Identification of Partial Falsifications
Another method for identifying partial falsification is by identifying similar response patterns across ordinal-scaled item batteries (Blasius and Thiessen 2012; Blasius and Thiessen 2013; Blasius and Thiessen 2015). Principal Component Analysis (PCA) as well as Categorical Principal Component Analysis (CatPCA) can be applied to identify similar response patterns based on the factor scores of all interviews. Suspicious interviewers are thought to produce identical response patterns particularly frequently (Blasius and Thiessen 2013).

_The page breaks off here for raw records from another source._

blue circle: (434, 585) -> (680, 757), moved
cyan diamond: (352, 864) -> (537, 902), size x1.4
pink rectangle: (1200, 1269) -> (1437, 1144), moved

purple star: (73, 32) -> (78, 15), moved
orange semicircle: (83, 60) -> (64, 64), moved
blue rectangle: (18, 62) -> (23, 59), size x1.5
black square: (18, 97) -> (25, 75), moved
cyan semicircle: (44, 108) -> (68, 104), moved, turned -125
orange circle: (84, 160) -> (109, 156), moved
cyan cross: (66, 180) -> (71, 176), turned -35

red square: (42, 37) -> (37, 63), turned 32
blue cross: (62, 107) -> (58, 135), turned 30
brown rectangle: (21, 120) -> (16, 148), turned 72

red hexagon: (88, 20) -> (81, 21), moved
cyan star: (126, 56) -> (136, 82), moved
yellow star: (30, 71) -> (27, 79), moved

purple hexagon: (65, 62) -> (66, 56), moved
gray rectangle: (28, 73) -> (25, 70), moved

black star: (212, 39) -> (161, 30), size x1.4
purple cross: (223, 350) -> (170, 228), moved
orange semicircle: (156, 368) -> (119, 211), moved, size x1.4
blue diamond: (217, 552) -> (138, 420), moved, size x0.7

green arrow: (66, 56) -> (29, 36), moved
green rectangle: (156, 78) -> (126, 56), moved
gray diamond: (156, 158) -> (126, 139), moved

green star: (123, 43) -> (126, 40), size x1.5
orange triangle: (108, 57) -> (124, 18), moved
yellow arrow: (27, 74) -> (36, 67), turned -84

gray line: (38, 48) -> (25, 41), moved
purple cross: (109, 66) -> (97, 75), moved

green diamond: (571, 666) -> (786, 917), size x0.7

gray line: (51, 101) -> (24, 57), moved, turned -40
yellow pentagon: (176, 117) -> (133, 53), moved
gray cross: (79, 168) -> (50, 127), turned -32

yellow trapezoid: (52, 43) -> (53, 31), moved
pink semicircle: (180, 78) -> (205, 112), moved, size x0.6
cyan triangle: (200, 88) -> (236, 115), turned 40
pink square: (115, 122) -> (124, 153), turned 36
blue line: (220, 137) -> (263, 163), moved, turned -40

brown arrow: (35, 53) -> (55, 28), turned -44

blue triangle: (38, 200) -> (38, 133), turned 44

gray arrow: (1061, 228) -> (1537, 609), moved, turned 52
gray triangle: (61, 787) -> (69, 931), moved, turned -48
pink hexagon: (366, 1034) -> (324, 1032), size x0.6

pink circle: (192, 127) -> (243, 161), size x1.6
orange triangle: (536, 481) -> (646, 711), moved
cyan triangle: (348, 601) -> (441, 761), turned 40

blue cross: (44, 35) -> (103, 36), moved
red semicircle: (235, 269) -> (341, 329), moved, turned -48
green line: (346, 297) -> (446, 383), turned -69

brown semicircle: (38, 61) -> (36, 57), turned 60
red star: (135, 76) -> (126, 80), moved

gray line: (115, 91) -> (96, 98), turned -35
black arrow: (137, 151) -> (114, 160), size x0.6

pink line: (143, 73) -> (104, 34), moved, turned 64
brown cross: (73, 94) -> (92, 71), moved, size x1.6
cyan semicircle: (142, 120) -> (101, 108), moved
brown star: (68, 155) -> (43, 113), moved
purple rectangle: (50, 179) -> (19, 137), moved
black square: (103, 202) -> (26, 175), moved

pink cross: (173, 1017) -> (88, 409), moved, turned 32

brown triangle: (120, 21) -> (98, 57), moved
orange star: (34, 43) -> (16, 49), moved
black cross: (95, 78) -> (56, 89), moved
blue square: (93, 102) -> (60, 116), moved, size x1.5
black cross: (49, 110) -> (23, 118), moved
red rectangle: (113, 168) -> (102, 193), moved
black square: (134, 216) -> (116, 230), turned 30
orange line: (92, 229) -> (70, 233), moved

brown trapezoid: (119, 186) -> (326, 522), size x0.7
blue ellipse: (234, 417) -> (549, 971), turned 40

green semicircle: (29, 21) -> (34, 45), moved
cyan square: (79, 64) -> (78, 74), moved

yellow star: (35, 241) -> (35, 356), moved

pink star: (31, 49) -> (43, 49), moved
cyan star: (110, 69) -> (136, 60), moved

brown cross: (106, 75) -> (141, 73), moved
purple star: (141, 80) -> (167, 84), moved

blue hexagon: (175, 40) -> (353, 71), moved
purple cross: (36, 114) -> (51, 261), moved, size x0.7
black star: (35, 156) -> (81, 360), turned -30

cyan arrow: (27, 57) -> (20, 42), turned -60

Again, one inference is that similar response patterns result from a lower variance in falsified data (Blasius and Thiessen 2013; Blasius and Thiessen 2015). An assumption that is required here but seldom discussed is the identical and independent distribution of answers across items. Often item batteries cover related topics, so that answers depend on each other and specific patterns of answers occur more frequently in the population absent any falsification. Nevertheless, if an interviewer is responsible for an unusually large number of similar response patterns, this may indicate a potential risk of falsification.
Identification of Duplicate Records
Duplicate records can heavily influence survey data (Koczela et al. 2015; Kuriakose and Robbins 2016), for example, by biasing point estimates (e.g. regression coefficients) upward (or downward) and affecting variance estimates leading to erroneous tests of significance. Published accounts of high incidence of duplicates in survey data sets (Kuriakose and Robbins 2016; Slomczynski, Powalko, and Krauze 2017) have resulted in recommendations for the use of duplicate analyses. A simple form of duplicate analysis that checks a data set for completely identical data rows (including missing values) is implemented in standard statistical software (e.g. Stata®, SAS®, SPSS®, among others) (Koczela et al. 2015; Kuriakose and Robbins 2016; Slomczynski, Powalko, and Krauze 2017). So-called "near duplicates" can be particularly problematic since even a change in a single value is sufficient to produce an undetectable duplicate (Kuriakose and Robbins 2016). For this reason, "high-matching" methods were developed to identify data with an unusually high correspondence (between 85% and 99%) of response values (Koczela et al. 2015; Kuriakose and Robbins 2016). However, there is a strong risk that real data will be identified as near duplicates by coincidence, producing falsely suspected cases. High-matching methods are highly sensitive to various characteristics of a survey (e.g. number of questions, number of respondents, homogeneous subgroups), and thus are not generally applicable to every data set (Simmons et al. 2016). Whether "high-matching" methods should be used requires careful consideration of these factors.